_Before-and-after object lists:_
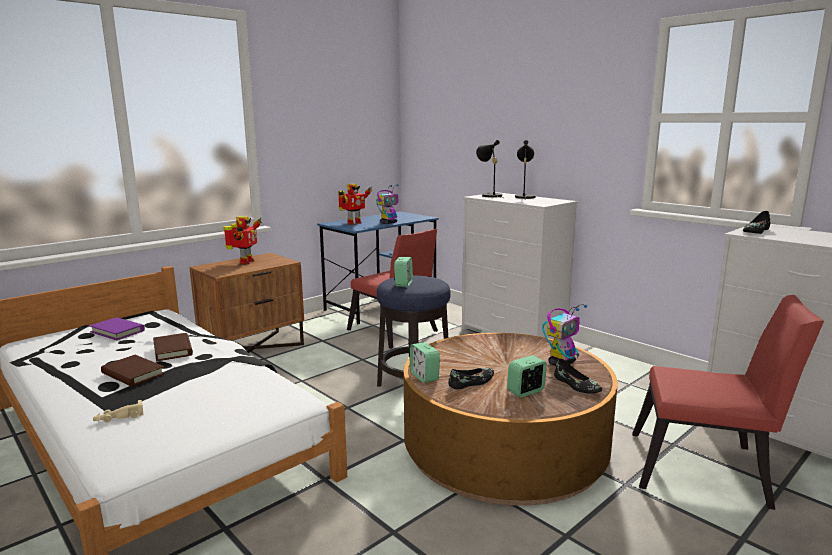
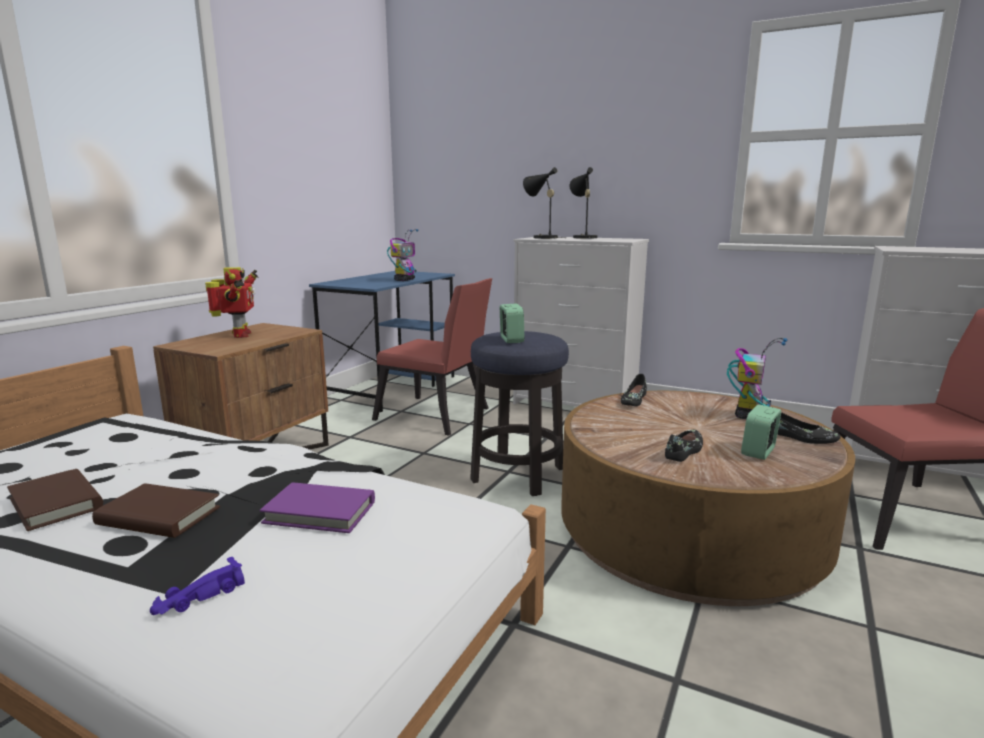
camera: 20 degrees left, 0 degrees up
purple book [89,317,145,340] -> purple book moved to [260,482,375,533]
beige toy car [93,400,143,422] -> purple toy car [150,557,245,615]
brown book [153,333,193,362] -> brown book moved to [7,469,103,531]
toy robot [338,184,373,225] -> none
alarm clock [410,342,440,383] -> none
black shoe [743,211,771,234] -> black shoe moved to [621,374,647,406]

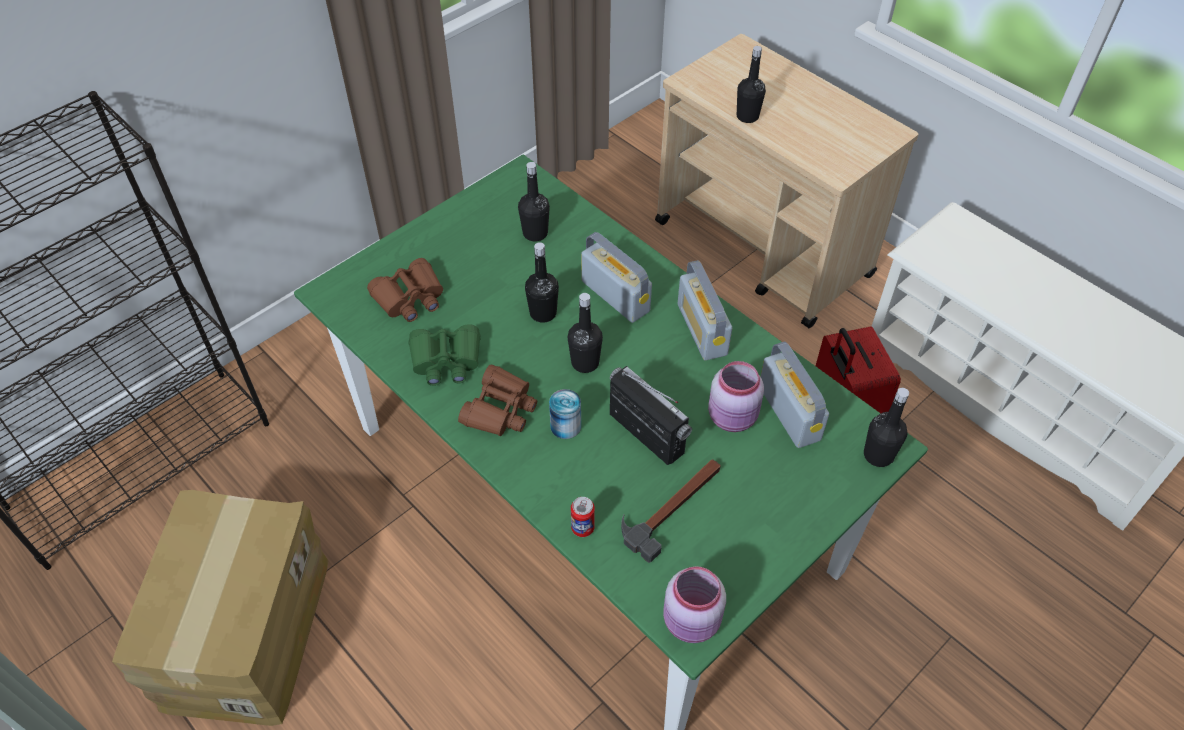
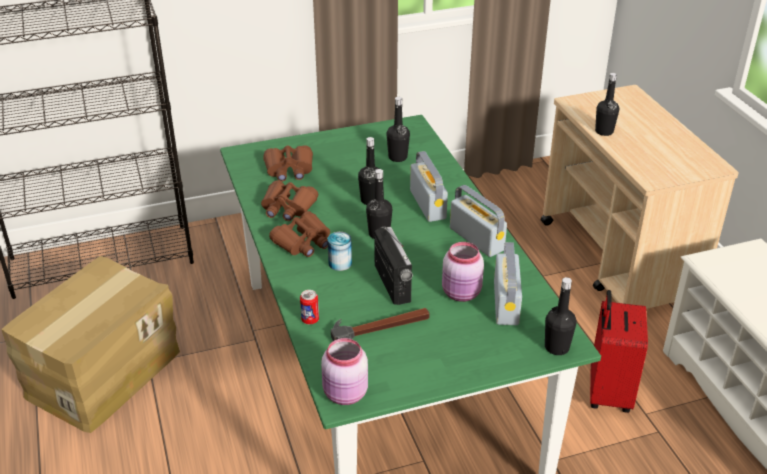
camera: 25 degrees right, 15 degrees down
green binoculars [409,324,481,386] -> brown binoculars [261,181,318,221]
radio [678,260,732,361] -> radio turned 135 degrees clockwise [450,185,507,257]

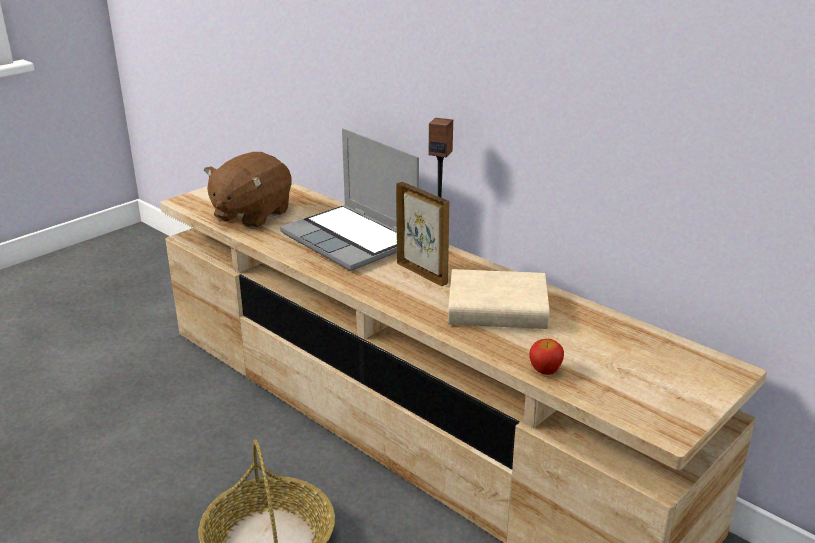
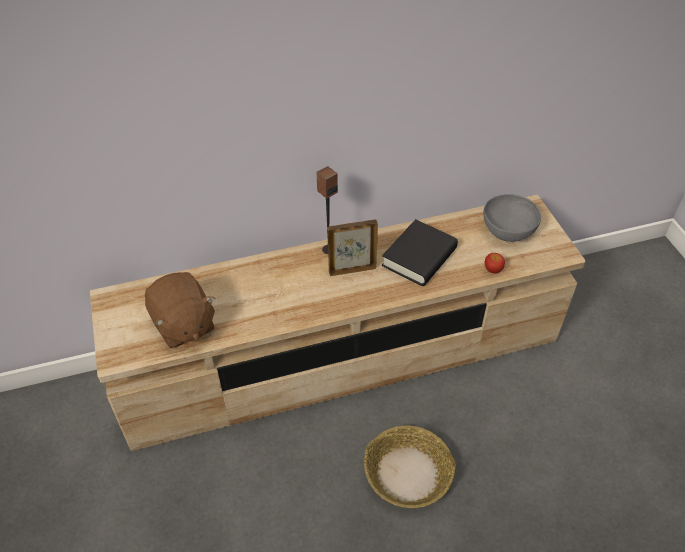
camera: 60 degrees left, 20 degrees up
laptop [280,128,419,271] -> none
beige book [448,269,549,329] -> black book [382,219,458,286]
none -> grey bowl [483,194,541,242]

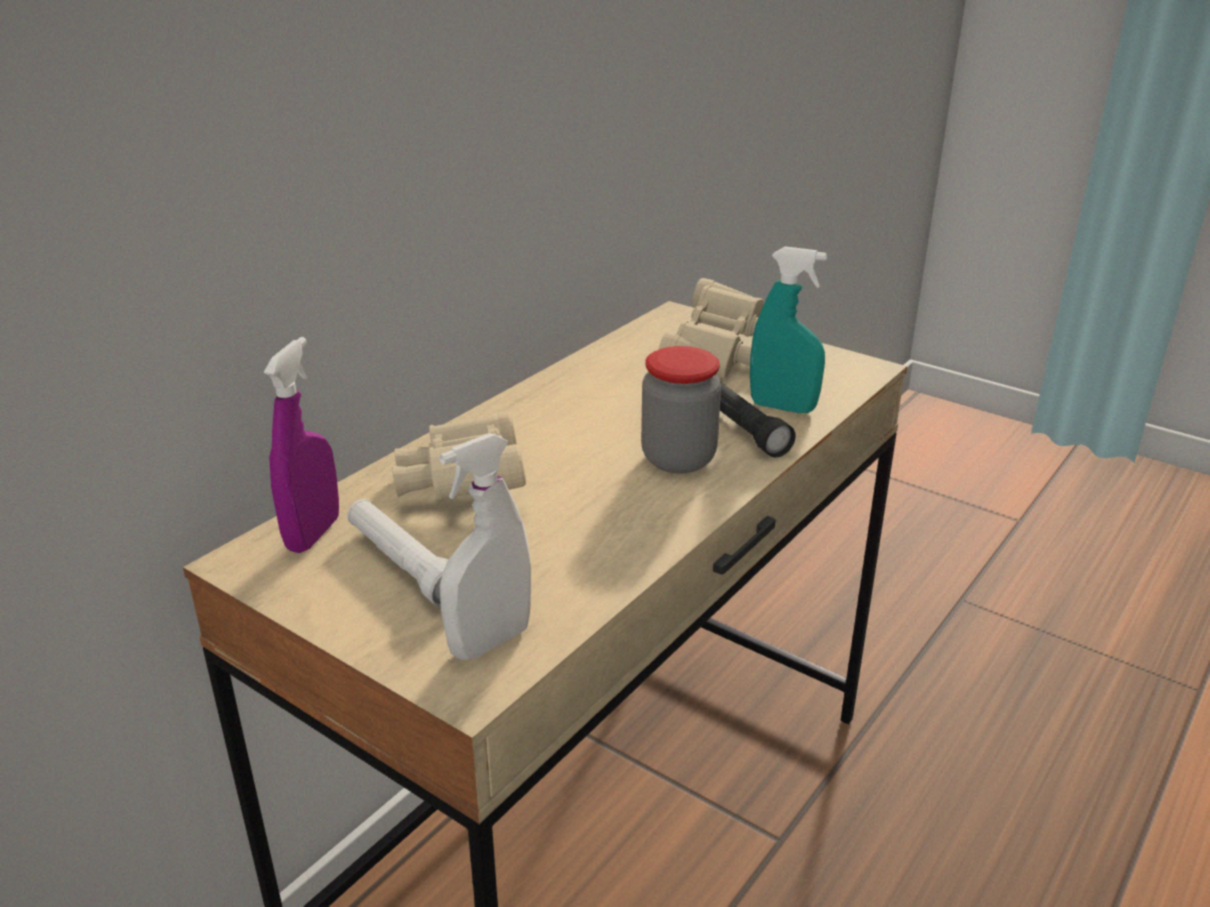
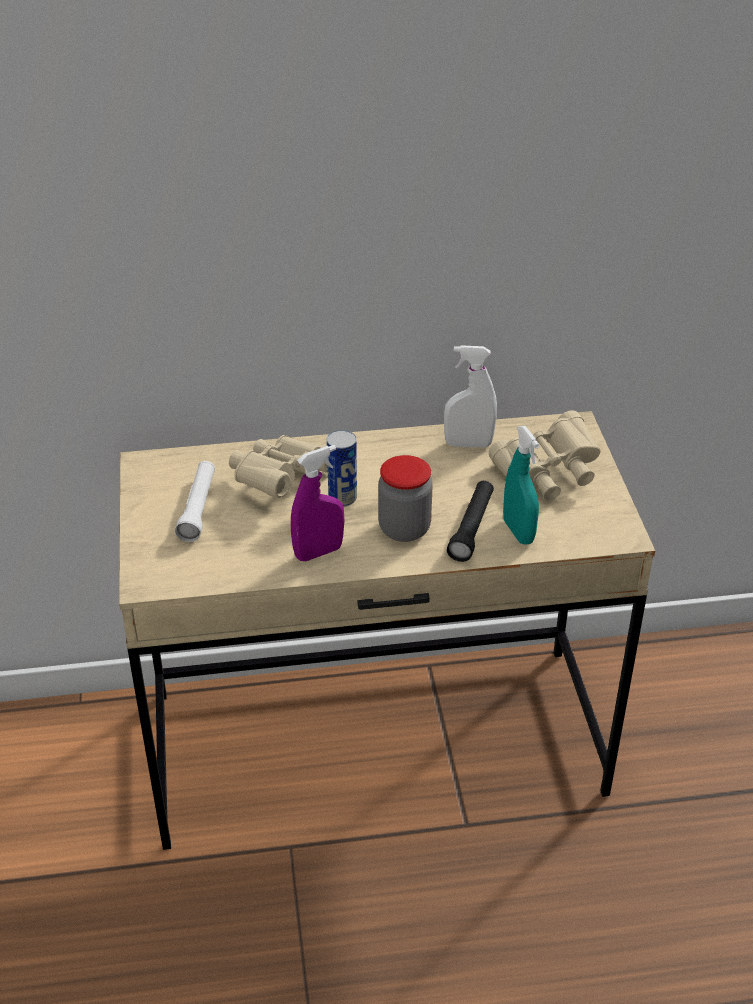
camera: 45 degrees right, 10 degrees up
purple spray bottle [264,337,339,553] -> purple spray bottle moved to [291,445,345,561]
white spray bottle [439,433,531,660] -> white spray bottle moved to [444,345,497,447]
none -> can [327,430,357,506]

_Exercise details:_ Copy only the part of the records that runs from the first line to the line with "alarm clock [410,342,440,383] -> none", ends included, leaving pictures out.

_Exercise response:_
camera: 20 degrees left, 0 degrees up
purple book [89,317,145,340] -> purple book moved to [260,482,375,533]
beige toy car [93,400,143,422] -> purple toy car [150,557,245,615]
brown book [153,333,193,362] -> brown book moved to [7,469,103,531]
toy robot [338,184,373,225] -> none
alarm clock [410,342,440,383] -> none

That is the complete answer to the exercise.